Bench-scale flotation studies were conducted according to the procedure as shown in Figure 2. These studies would show whether oxidation-sedimentation treatment of the tailings wastewater occurring in the pilot plant had any effect on selectivity and/or recovery of minerals during flotation. Results were given in Table 5. The results showed that the concentrate yield, grade, and recovery increased by 0.95%, 1.25%, and 2.75%, respectively, by using treated tailings wastewater as flotation water compared to that of tailings wastewater without treatment. Compared to freshwater, in the case of the equivalent yield, treated tailings wastewater achieved an excellent concentration containing 65.45% Fe with 73.49% Fe recovery, and the Fe grade increased by 0.31%.

Table 5: The results of oxidation-sedimentation treatment on the reverse flotation of hematite.

4. Conclusions

(1) Single factor tests of components contained in tailings wastewater in Yuanjiacun concentrator showed that PAM, PDADMAC, and Ca2+ ions reduced the flotation iron recovery or grade of the concentrate.

(2) When CYH was used to coagulate HIMS tailings, ζ-potential decreased, and silicate minerals formed flocculent mass by bridging; thus suspended matters decreased effectively.

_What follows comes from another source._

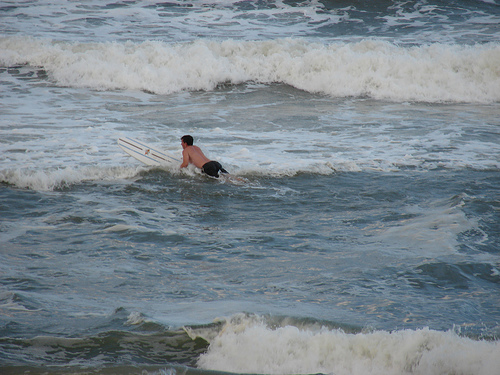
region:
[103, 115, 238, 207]
surfer paddling out into the waves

This was subsequently confirmed by FTIR spectrum and zeta potential analysis. But the tailings wastewater could not reach recycling standards.

(3) Oxidation experiment showed that a 90.48% reduction in PAM, 83.97% reduction in COD, and 85.00% reduction in Ca2+ were achieved at the sodium hypochlorite dosage of 1.0 g/L, reaction temperature of 20°C, and reaction time of 30 minutes. Bench-scale flotation tests on the treated tailings wastewater indicated that the Fe recovery and grade of concentrate were close to those of freshwater.

Conflicts of Interest

The authors declare that they have no conflicts of interest.

Acknowledgments

The authors gratefully acknowledge the financial supports of the National Natural Science Foundation of China (no. 5160041305) and the China Postdoctoral Science Foundation (no. 2016M591382). This project is also supported by Lanxian County Mine Co., Ltd., TISCO, China.